Visto que en nuestra democracia los políticos no son capaces de afrontar la realidad ni hablar claro a los electores, ni estos reparan mayormente en la seriedad y solvencia de las propuestas y decisiones de aquellos, Manuel Conthe sostiene desde hace tiempo la necesidad de que “existan instituciones y cargos públicos no electivos que tengan encomendadas funciones parecidas a las que Miguel Sebastián atribuye a sus agencias”.

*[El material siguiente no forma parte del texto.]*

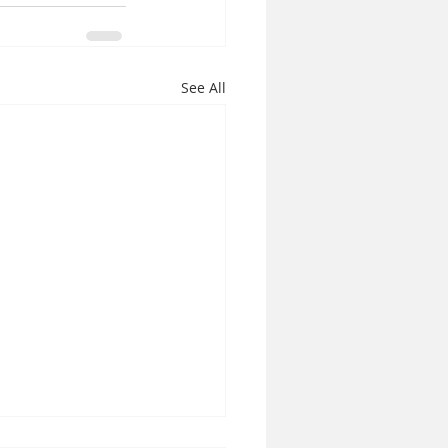
See All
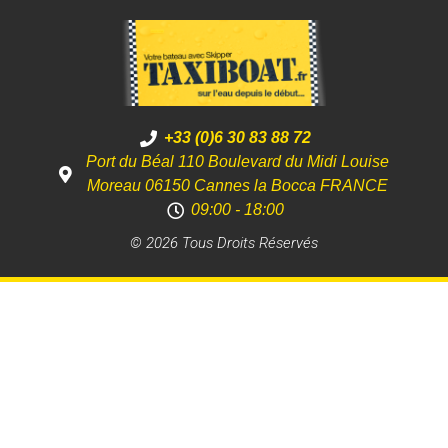
+33 (0)6 30 83 88 72
Port du Béal 110 Boulevard du Midi Louise
Moreau 06150 Cannes la Bocca FRANCE
09:00 - 18:00
© 2026 Tous Droits Réservés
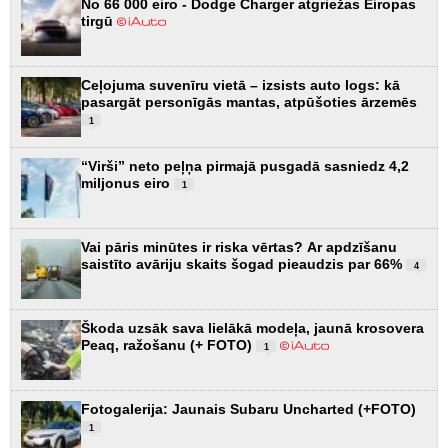
No 66 000 eiro - Dodge Charger atgriežas Eiropas
tirgū
Ceļojuma suvenīru vietā – izsists auto logs: kā
pasargāt personīgās mantas, atpūšoties ārzemēs
1
“Virši” neto peļņa pirmajā pusgadā sasniedz 4,2
miljonus eiro
1
Vai pāris minūtes ir riska vērtas? Ar apdzīšanu
saistīto avāriju skaits šogad pieaudzis par 66%
4
Škoda uzsāk sava lielākā modeļa, jaunā krosovera
Peaq, ražošanu (+ FOTO)
1
Fotogalerija: Jaunais Subaru Uncharted (+FOTO)
1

Efectivamente, Miguel Sebastián en su libro La falsa bonanza plantea la necesidad de mejorar la calidad institucional mediante agencias independientes de dimensión nacional adscritas al Parlamento que eviten los excesos de nuestra democracia:

  • Agencia de Evaluación de Políticas Públicas, para realzar auditorías de calidad de políticas y de servicios públicos e informes vinculantes sobre proyectos de inversión en infraestructuras.
  • Autoridad Fiscal Independiente, para garantizar el cumplimiento de los programas de estabilidad a nivel nacional y autonómico y evaluar las reformas fiscales con dictámenes vinculantes.
  • Agencia Estatal de Innovación, que integre los dispersos organismos y recursos públicos destinados a la I+D+i.
  • Unidad de Vigilancia de la Estabilidad Macroeconómica, que prevea los desequilibrios tan pronto se produzcan.

Ni que decir tiene que los miembros de tales agencias deberían ser seleccionados con criterios estrictamente profesionales y estar adecuadamente remunerados, además de tener garantizada la independencia en el ejercicio de sus funciones.

Vista la experiencia reciente, en la que los excesos voluntaristas, muy democráticos, por cierto, de la política conllevaron a una grave crisis que no se quiso ver y que luego comenzó a resolverse tarde y más lentamente que en los demás países desarrollados, las instituciones no electivas que se acaban de describir mejorarían nuestra calidad institucional, que tanta falta nos hace.

*La cuarta revolución, J. Miklethwait & A, Wooldridge, Galaxia Gutemberg 2015.